Destruction of wall-bounded vortices using synthetic jet actuators

Abstract

We experimentally explore the effectiveness of a rectangular orifice synthetic jet actuator for wall-bounded vortex destruction. Vortex flows near a boundary often present unforeseen or undesired forcing on a neighboring surface due to the low pressure concentration within the vortex. Synthetic jets -- primarily used for separation control, enhanced mixing, and induced turbulence -- offer a unique strategy for vortex mitigation due to the unsteady flow at the region of the orifice disrupting the coherence of the oncoming flow. In a flat plate boundary layer, we test multiple jet orifice configurations, vortex lateral position relative to the orifice, and vortex sizes. We find that each jet was capable of reducing the incoming vortex rotational coherence up to 70%. This disruption led to pressure recovery within the vortex wake region. The velocity wake of the vortex was more persistent (most jets produced a wake of their own) though some cases were capable of accelerating the fluid while maintaining moderate rotation reduction and pressure recovery. These results indicate that synthetic jets have the potential to mitigate a near wall vortex structure, particularly in scenarios where the position and size of the vortex are known.

Figures (13)

• Figure 1: Schematic of the side and top view of the wind tunnel insert with variable vortex generator and synthetic jet positioning.

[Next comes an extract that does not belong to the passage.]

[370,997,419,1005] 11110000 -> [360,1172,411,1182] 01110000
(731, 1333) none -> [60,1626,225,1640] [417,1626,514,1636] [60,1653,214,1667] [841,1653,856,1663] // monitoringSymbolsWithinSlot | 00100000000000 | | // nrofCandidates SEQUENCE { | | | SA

• Figure 2: Characterization of the vortex from the vortex generator including the velocity (a) and q-criterion (b) fields. Measurements made at $x/h_o=5$ downstream of a $l_\text{VG}/h_o = 20$ & $h_\text{VG}/h_o = 3.75$ vortex generator. The boundary layer height is referenced.

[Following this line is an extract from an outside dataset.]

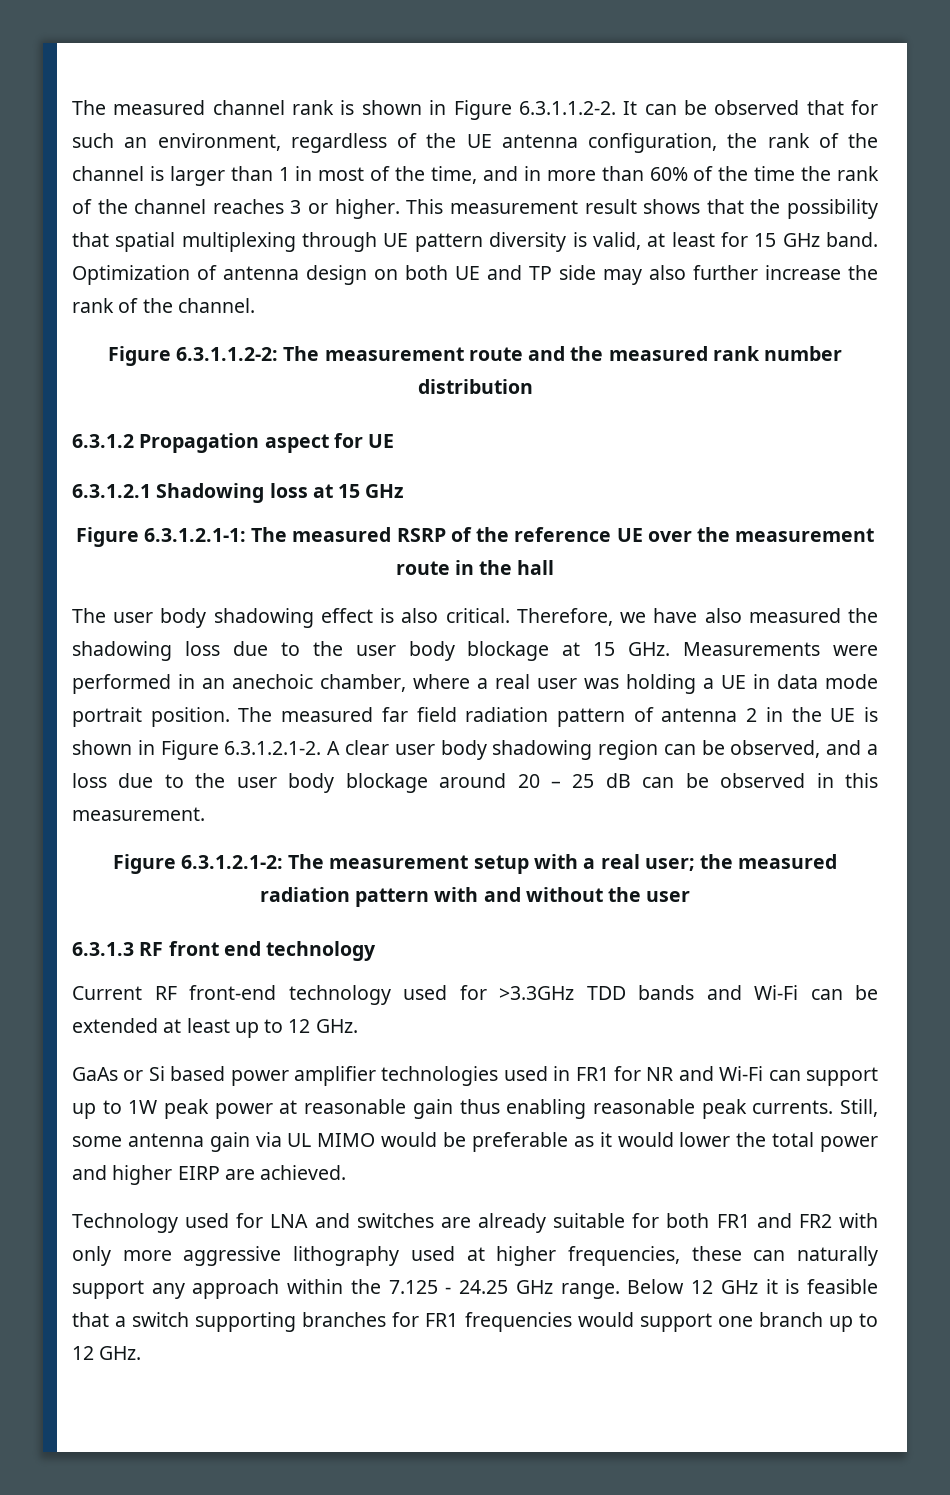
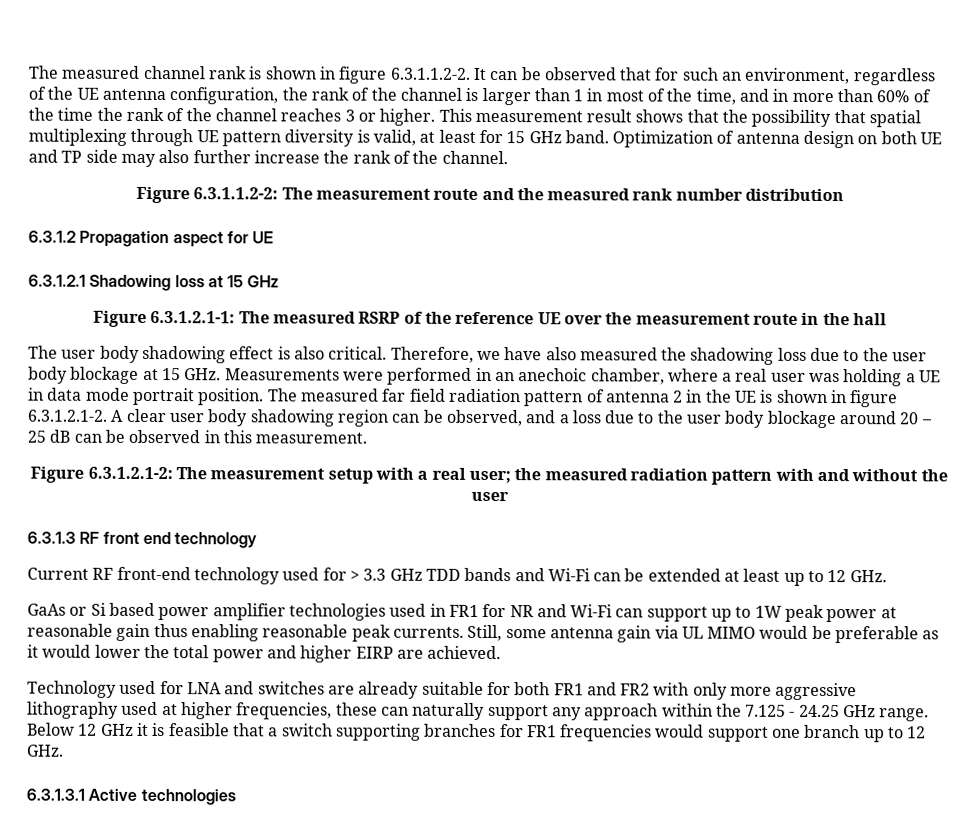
[453,100,512,120] Figure -> [338,66,388,84] figure
[160,740,219,760] Figure -> [850,390,899,408] figure
[499,986,574,1000] >3.3GHz -> [349,568,423,581] > 3.3 GHz
(142, 1353) none -> [26,788,236,806] // 6.3.1.3.1 Active technologies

• Figure 3: Characterization of three of the synthetic jet orientations: (a) $\alpha = 90^\circ$ & $\beta = 0^\circ$, (b) $\alpha = 90^\circ$ & $\beta = 30^\circ$, and (c) $\alpha = 45^\circ$ & $\beta = 0^\circ$ at a blowing ratio of $C_b = 1.0$. Isosurfaces of the change in total velocity (i) and vortex structure via streamwise q-criterion (ii) are shown for each. Figures replicated from VanBurenOrientation.
• Figure 4: Impact of the synthetic jet on an upstream generated vortex, represented by q-criterion (i) and velocity (ii) fields, comparing the actuator being off (a) and turned on (b) measured at $x/h_o = 20$. The synthetic jet has orientation $\alpha = 90^\circ$ & $\beta = 30^\circ$ and blowing ratio $C_b = 1.3$, and the vortex generator with $l_\text{VG}/h_o = 20$ & $h_\text{VG}/h_o = 3.75$ in middle position.

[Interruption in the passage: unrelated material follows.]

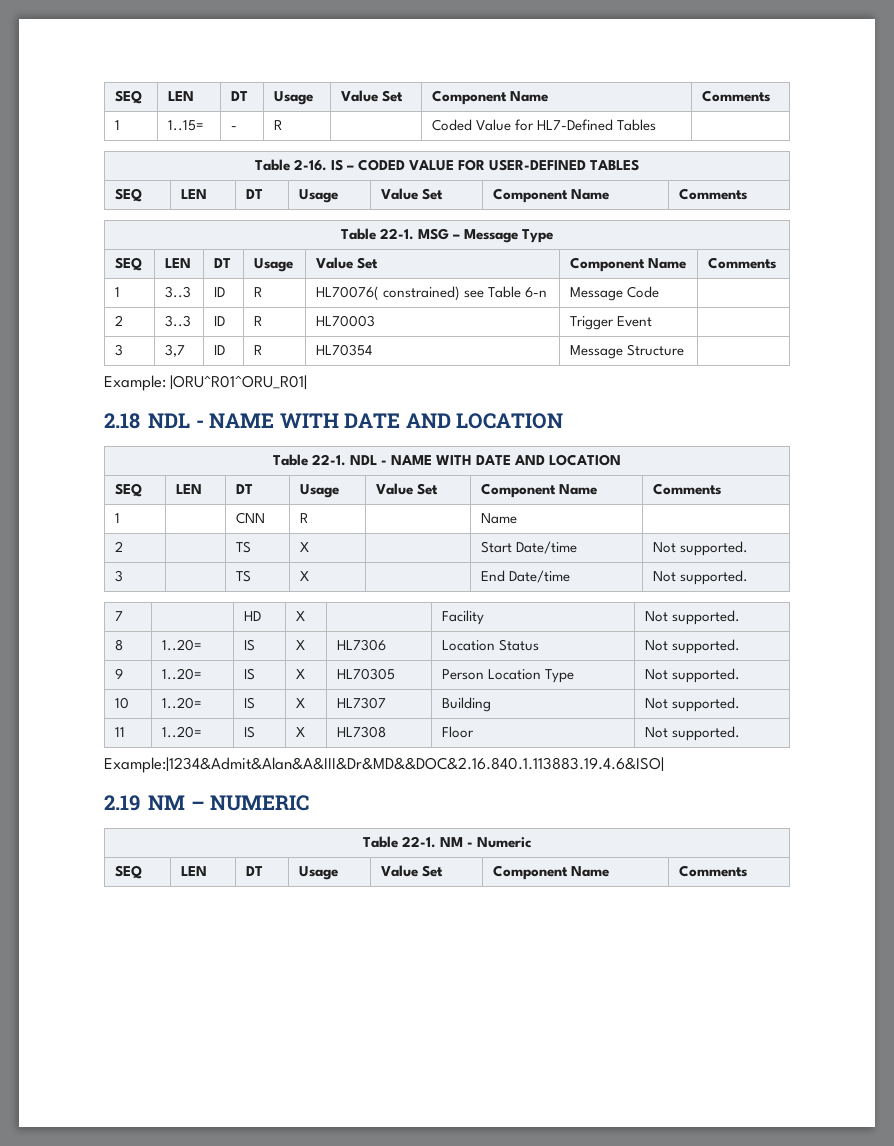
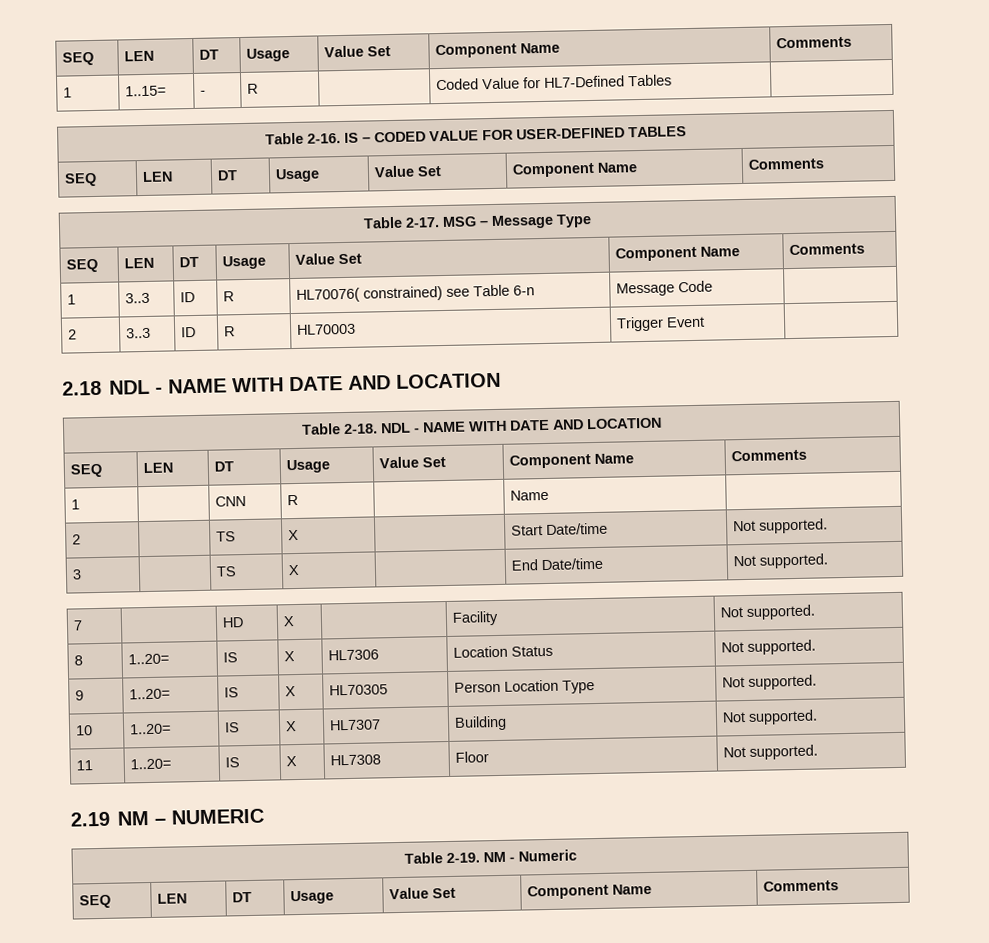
[379,228,414,240] 22-1. -> [405,217,440,228] 2-17.
[115,344,124,356] [165,344,186,357] [214,345,226,355] [254,345,263,355] [316,344,373,356] [570,344,685,359] [104,375,308,391] // 3 | 3,7 | ID | R | HL70354 | Message Structure | // Example: |ORU^R01^ORU_R01| -> (706, 322) none
[311,454,346,466] 22-1. -> [344,423,378,435] 2-18.
[104,757,664,773] // Example:|1234&Admit&Alan&A&III&Dr&MD&&DOC&2.16.840.1.113883.19.4.6&ISO| -> (819, 752) none
[401,836,436,848] 22-1. -> [445,852,480,864] 2-19.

• Figure 5: Downstream development of the vortex development with the actuator off (i) and on (ii) with measurements made at (a) $x/h_o= 5$, (b) $x/h_o= 10$, and (c) $x/h_o= 20$ downstream. The synthetic jet has orientation $\alpha = 90^\circ$ & $\beta = 30^\circ$ and blowing ratio $C_b = 1.3$, and the vortex generator with $l_\text{VG}/h_o = 20$ & $h_\text{VG}/h_o = 3.75$ in the middle position.